==== Information given ====

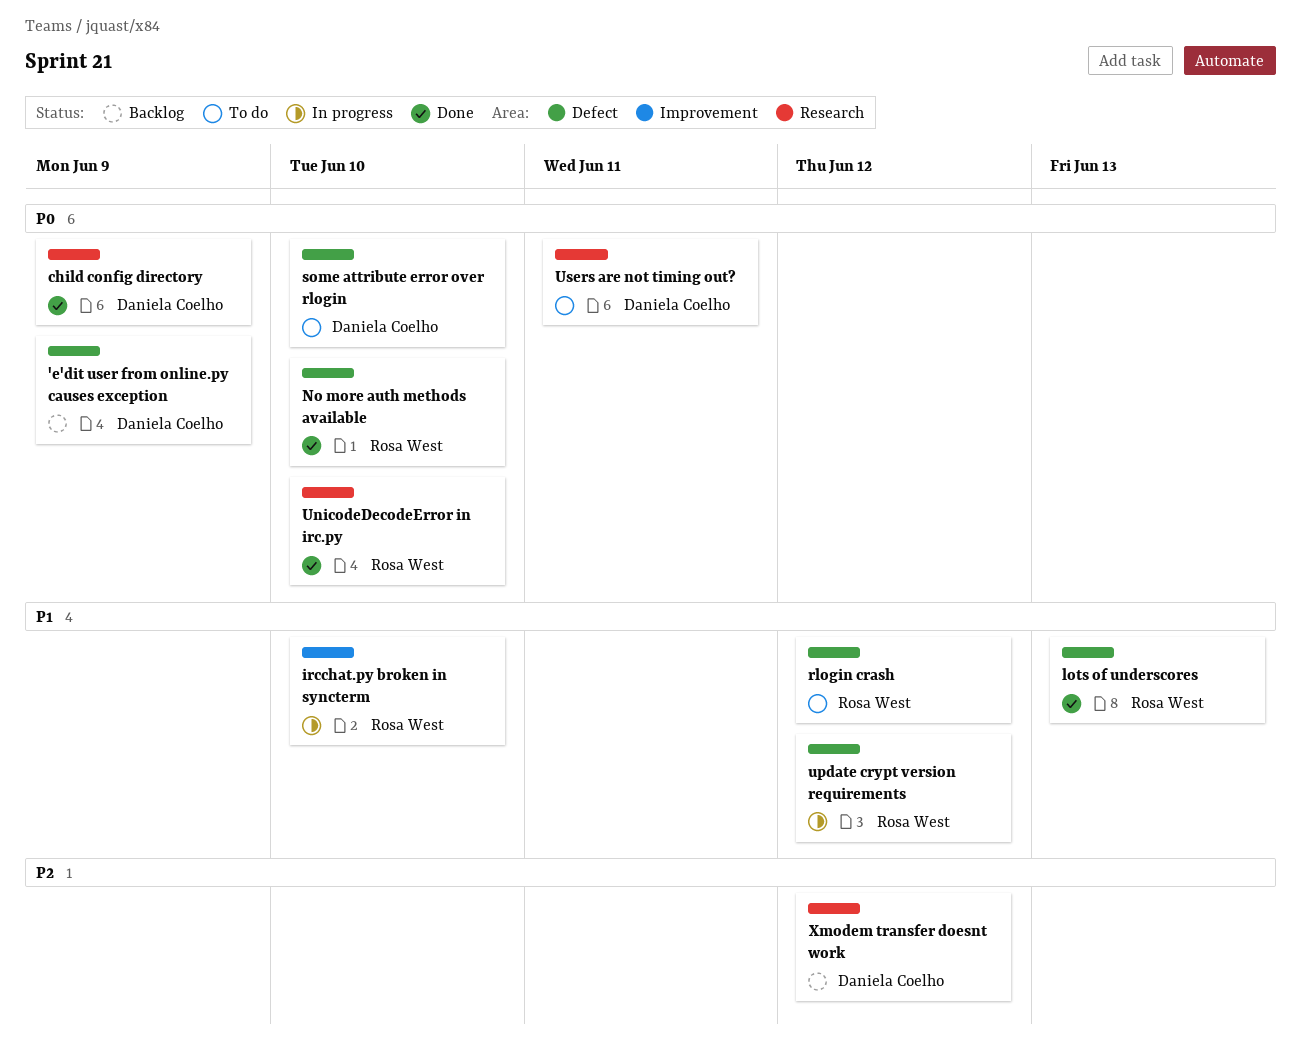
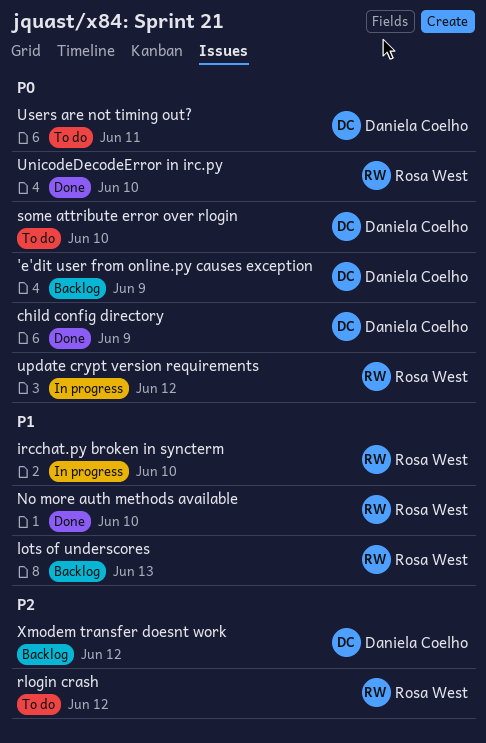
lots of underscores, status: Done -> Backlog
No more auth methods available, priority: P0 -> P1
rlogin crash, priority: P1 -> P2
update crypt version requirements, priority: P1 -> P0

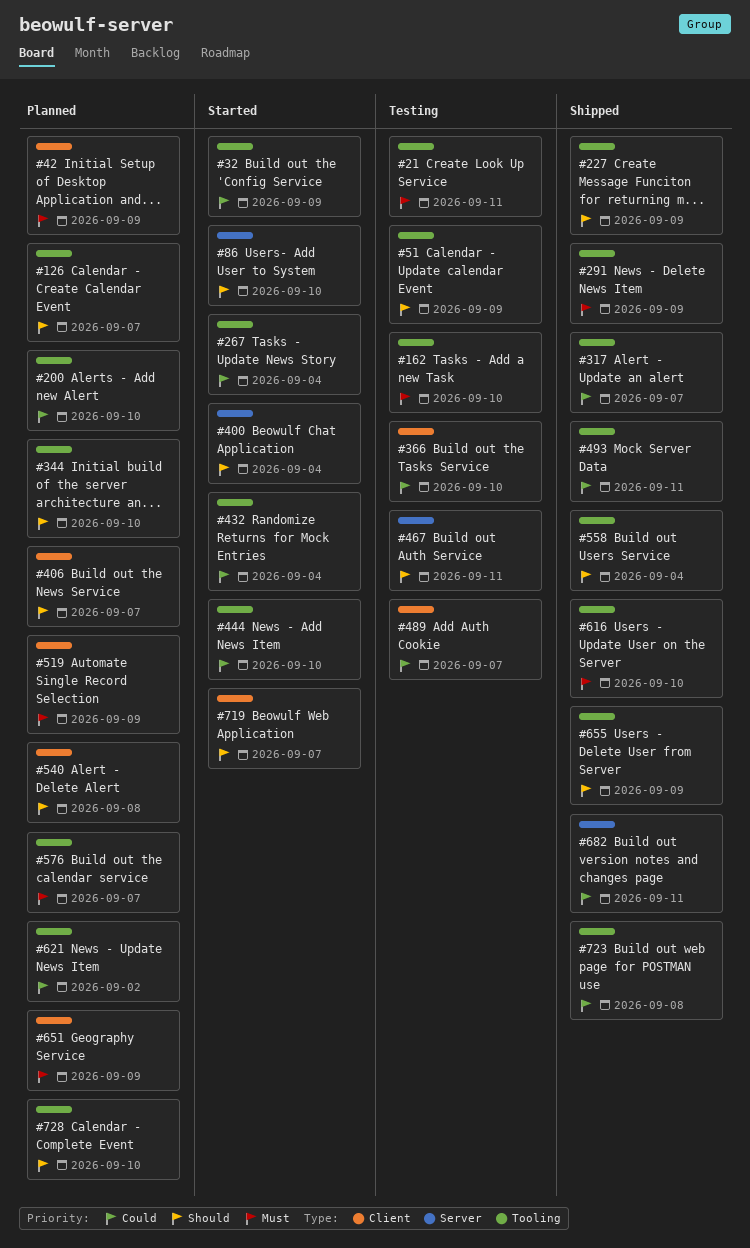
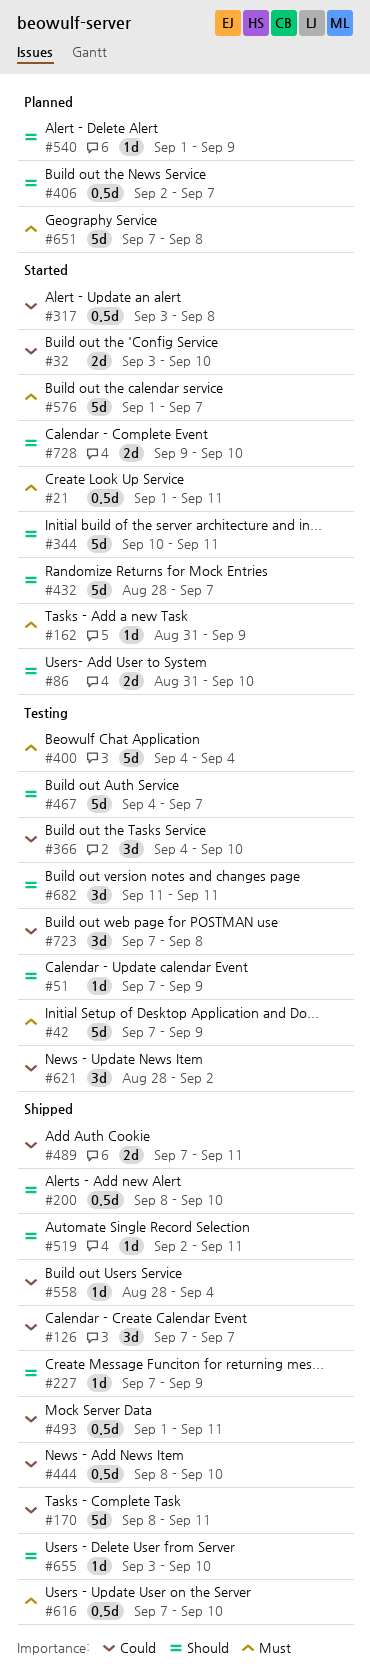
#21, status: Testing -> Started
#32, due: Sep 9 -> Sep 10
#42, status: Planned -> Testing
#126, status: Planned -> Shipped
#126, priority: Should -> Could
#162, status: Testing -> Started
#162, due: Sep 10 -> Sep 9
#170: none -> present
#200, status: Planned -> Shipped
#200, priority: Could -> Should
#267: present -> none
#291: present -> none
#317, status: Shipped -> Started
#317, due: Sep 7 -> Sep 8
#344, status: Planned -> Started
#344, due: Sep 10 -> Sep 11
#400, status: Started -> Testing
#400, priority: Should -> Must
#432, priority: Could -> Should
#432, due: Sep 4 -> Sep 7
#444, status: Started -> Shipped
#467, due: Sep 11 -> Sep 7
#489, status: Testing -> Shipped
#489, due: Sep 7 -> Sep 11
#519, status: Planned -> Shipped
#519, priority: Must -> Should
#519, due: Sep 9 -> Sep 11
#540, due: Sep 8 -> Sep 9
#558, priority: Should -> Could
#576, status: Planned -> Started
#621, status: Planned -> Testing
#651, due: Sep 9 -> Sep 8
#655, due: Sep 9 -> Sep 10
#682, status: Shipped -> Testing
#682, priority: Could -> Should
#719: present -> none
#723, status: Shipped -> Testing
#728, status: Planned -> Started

====
==== Information given ====

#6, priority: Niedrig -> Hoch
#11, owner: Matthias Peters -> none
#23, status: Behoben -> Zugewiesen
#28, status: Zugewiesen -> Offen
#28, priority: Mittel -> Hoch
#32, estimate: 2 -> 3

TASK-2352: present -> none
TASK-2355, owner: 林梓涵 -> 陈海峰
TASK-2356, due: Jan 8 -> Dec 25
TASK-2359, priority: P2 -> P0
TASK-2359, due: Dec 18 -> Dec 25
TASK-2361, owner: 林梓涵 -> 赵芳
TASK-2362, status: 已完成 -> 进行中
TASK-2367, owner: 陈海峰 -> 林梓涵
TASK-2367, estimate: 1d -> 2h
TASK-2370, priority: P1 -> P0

====
==== Information given ====

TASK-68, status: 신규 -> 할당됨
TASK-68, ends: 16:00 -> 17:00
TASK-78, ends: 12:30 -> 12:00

====

Aim of the task:
Return, exactly as they stand, the lines above from the one with "lots of underscores, status: Done -> Backlog" to the one with "#200, status: Planned -> Shipped", omitting any pictures among them.

Written response:
lots of underscores, status: Done -> Backlog
No more auth methods available, priority: P0 -> P1
rlogin crash, priority: P1 -> P2
update crypt version requirements, priority: P1 -> P0

#21, status: Testing -> Started
#32, due: Sep 9 -> Sep 10
#42, status: Planned -> Testing
#126, status: Planned -> Shipped
#126, priority: Should -> Could
#162, status: Testing -> Started
#162, due: Sep 10 -> Sep 9
#170: none -> present
#200, status: Planned -> Shipped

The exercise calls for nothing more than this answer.